OP i spent most of last year in this dilemma.

The truth is, they would never forgive themselves for not being enough. Ever. If they had just been more x, y z then you would have stayed. This was the truth that kept me alive.

It was my parenting assessment that was horrific. Did you have any other assessments done? I would request a different one. We has psychiatric, psychological and parenting.

If there is just one report by one rouge, they will decide on that. If you have a variety of reports, they will need to look closer at the reality.

He is trying to break you. You are unbreakable. Fight.

I also have complex trauma. It sucks. But my mental health team always pointed out that I was seeking help for my difficulties. My ex wasn't, he was just evil.

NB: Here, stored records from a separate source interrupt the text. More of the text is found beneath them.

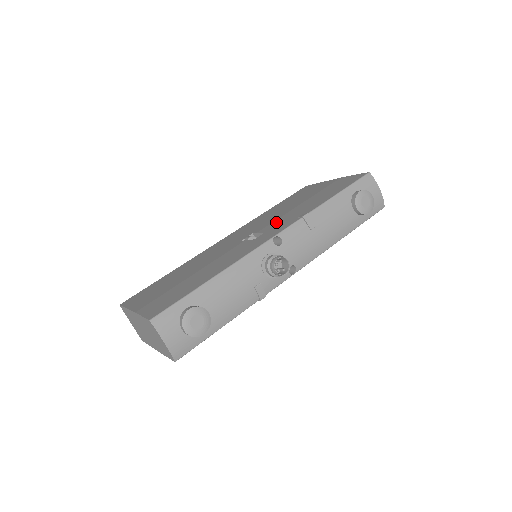
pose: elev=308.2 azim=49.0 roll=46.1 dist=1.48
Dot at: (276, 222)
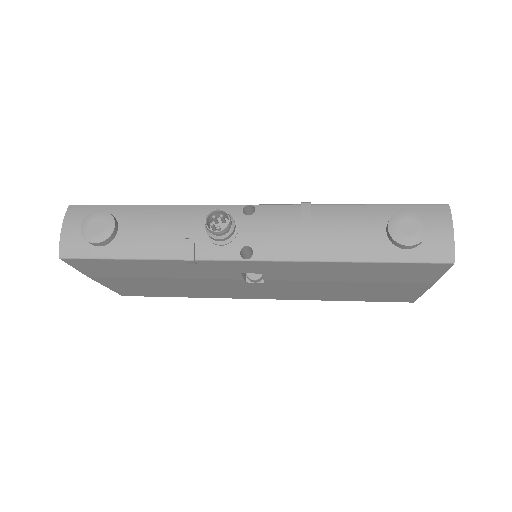
Dot at: occluded
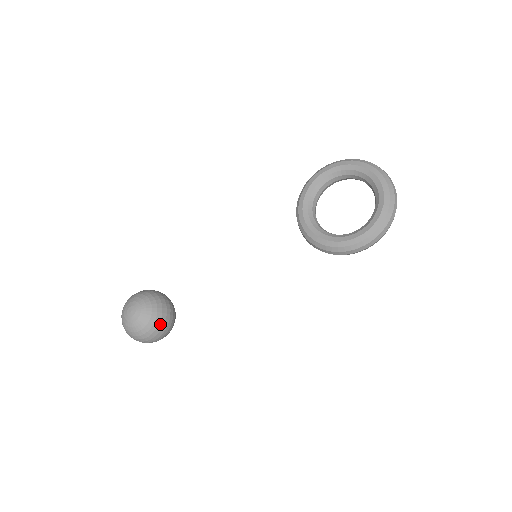
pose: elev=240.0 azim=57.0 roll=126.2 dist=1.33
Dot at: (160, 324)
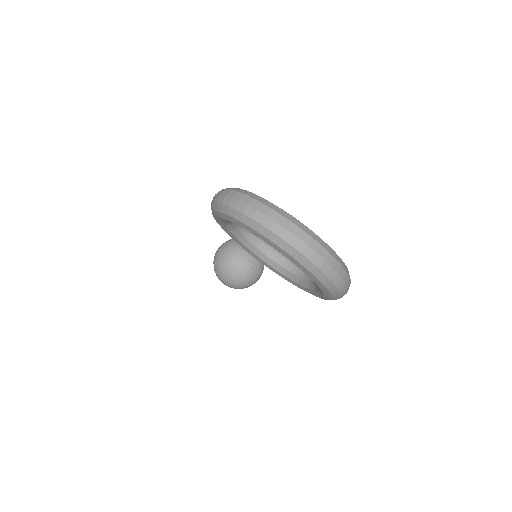
Dot at: (250, 281)
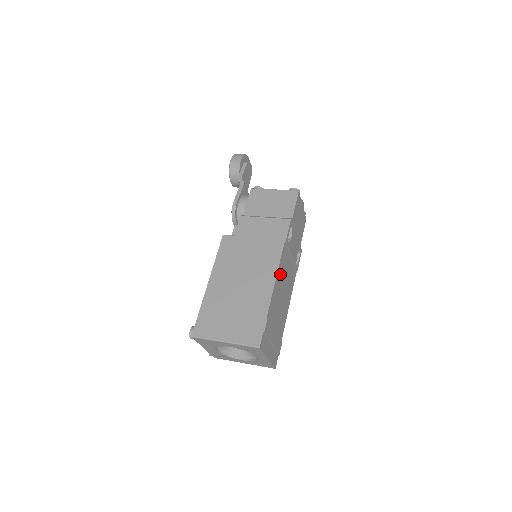
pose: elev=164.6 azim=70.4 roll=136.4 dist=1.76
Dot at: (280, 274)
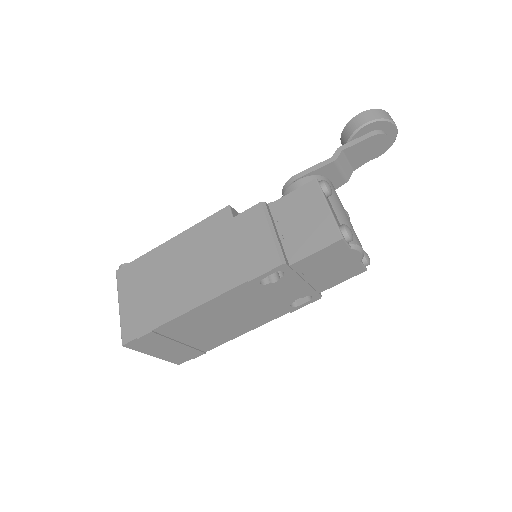
Dot at: (218, 305)
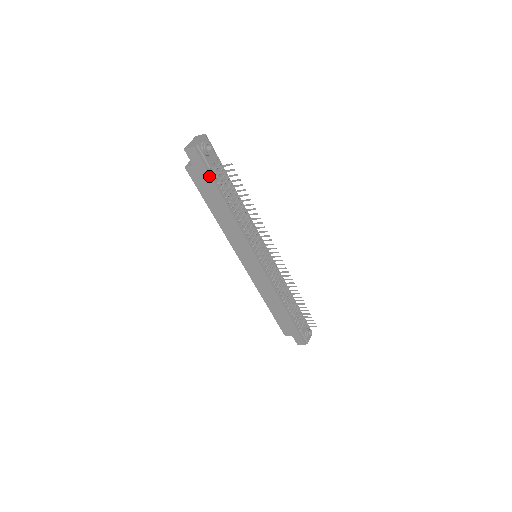
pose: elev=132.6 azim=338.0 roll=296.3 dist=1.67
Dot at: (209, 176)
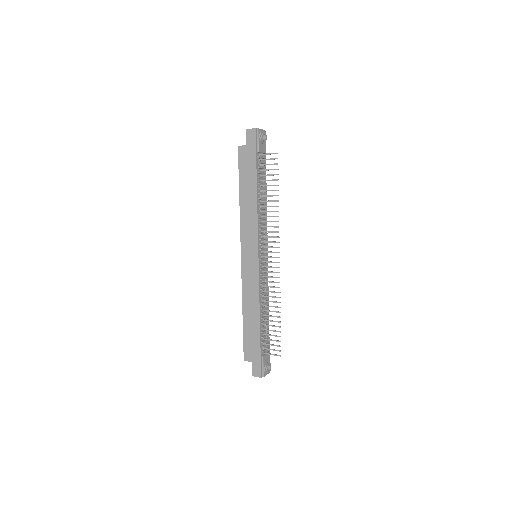
Dot at: (255, 157)
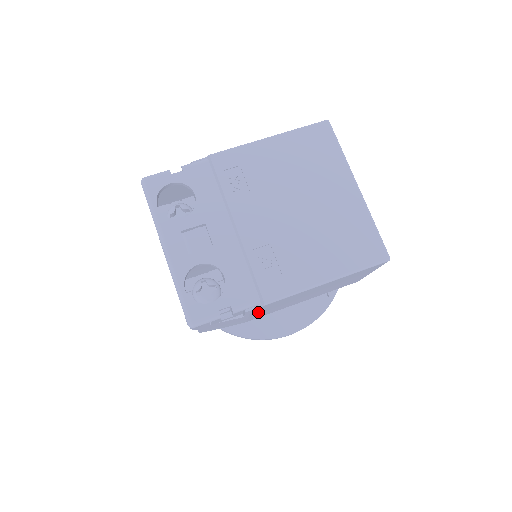
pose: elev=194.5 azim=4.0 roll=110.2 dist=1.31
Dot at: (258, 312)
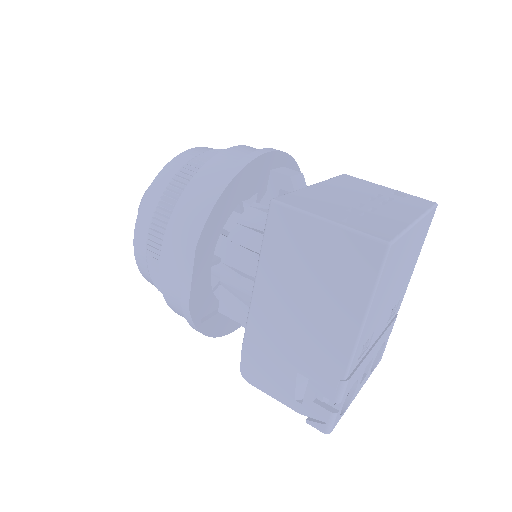
Dot at: occluded
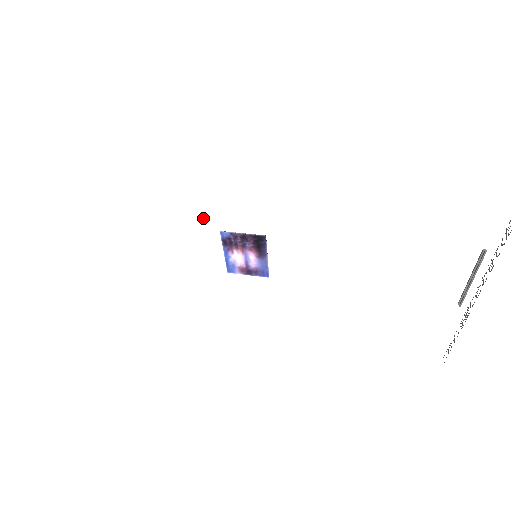
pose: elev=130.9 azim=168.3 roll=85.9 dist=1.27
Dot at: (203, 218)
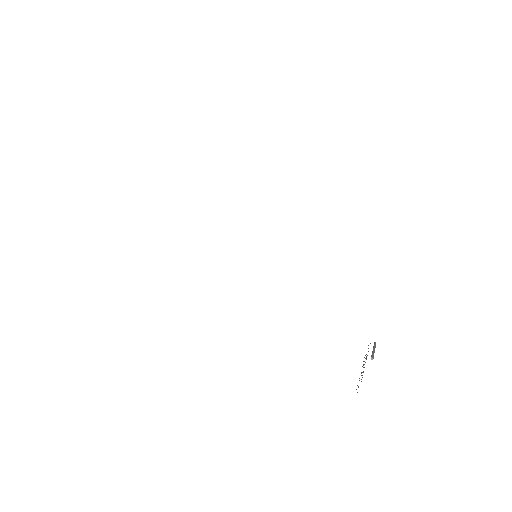
Dot at: (217, 236)
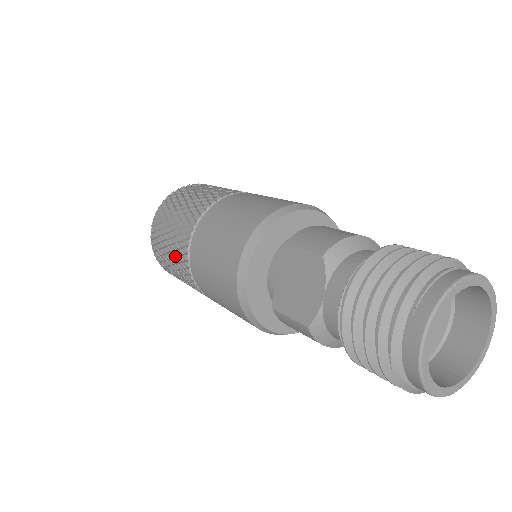
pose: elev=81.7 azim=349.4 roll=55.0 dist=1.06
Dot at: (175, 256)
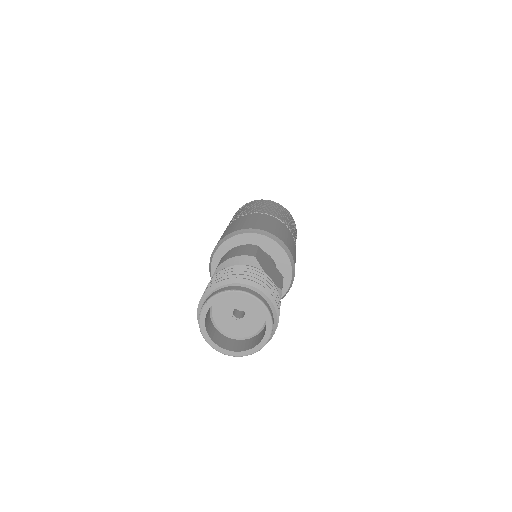
Dot at: occluded
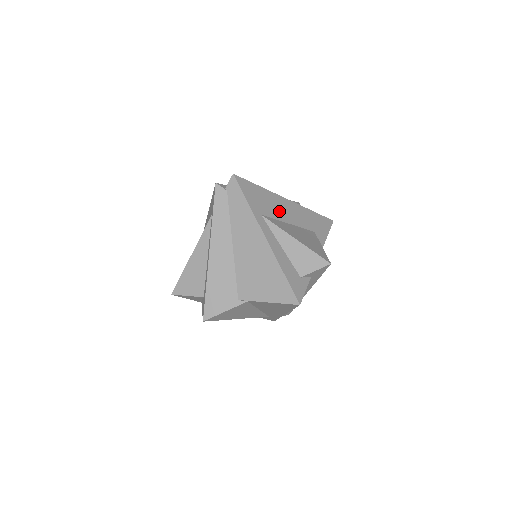
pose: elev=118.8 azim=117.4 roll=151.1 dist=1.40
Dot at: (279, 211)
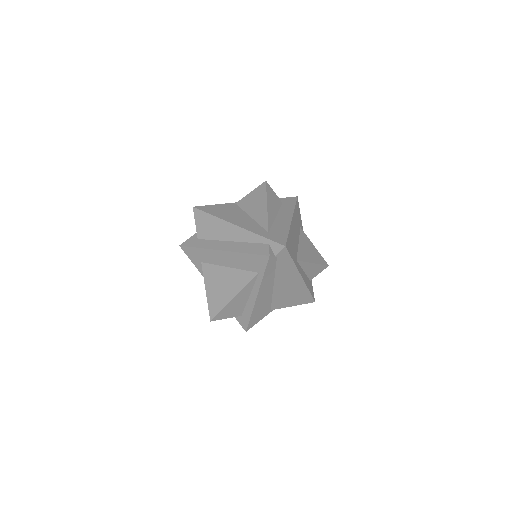
Dot at: (295, 240)
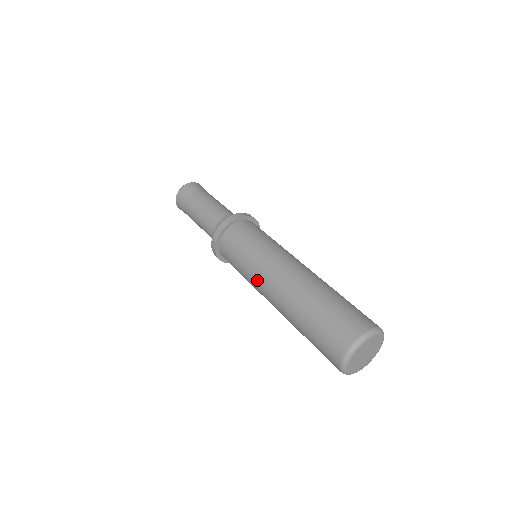
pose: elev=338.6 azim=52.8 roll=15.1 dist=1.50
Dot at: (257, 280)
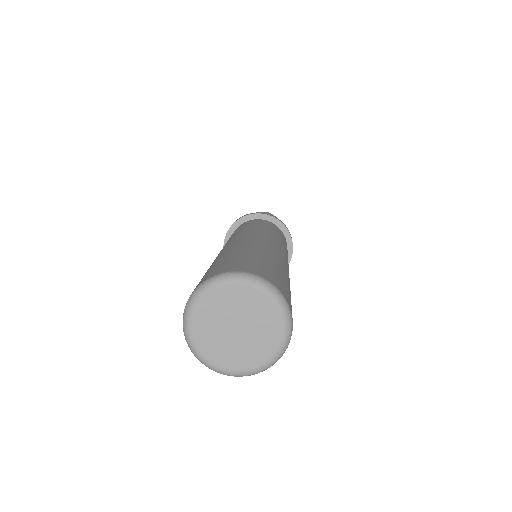
Dot at: occluded
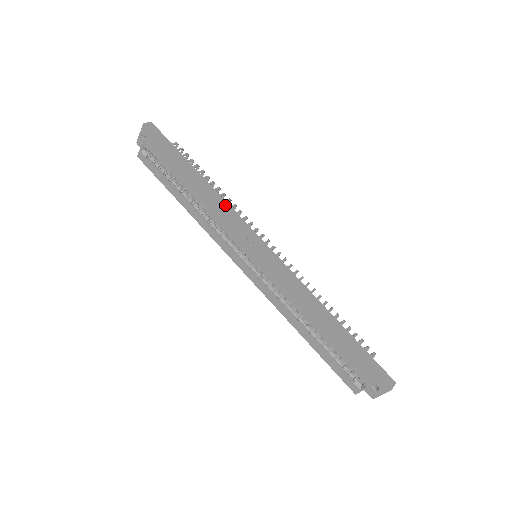
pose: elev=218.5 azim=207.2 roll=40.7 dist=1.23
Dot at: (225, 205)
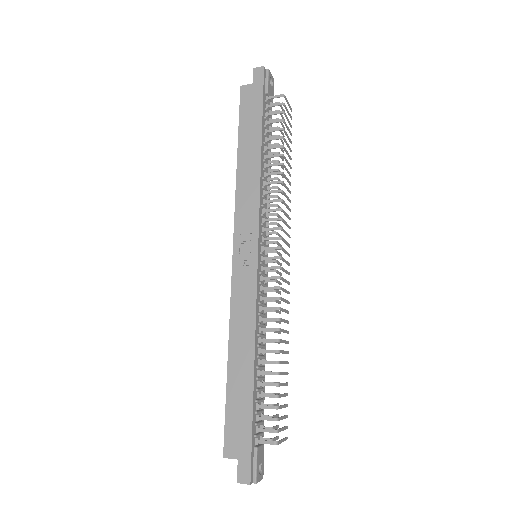
Dot at: (255, 187)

scotsllb · 19/11/2020 01:49

Are you concerned you ex will abuse your kids? Your solicitor should be concerned if so.
If he is abusing them as a way to get to you.
If he is continuing to abuse you can contact the police and show them also. Do you need to keep in contact with him?
Is there arrangements drawn up so a 3rd party can field any communication

Nicknamegoeshere · 19/11/2020 01:50

@scotsllb Court again in January re custody. This case alone has cost me £20k so can't afford to buy a house now. Still renting. She also said as a result he can provide better financially (he earns way in excess of £100k pa).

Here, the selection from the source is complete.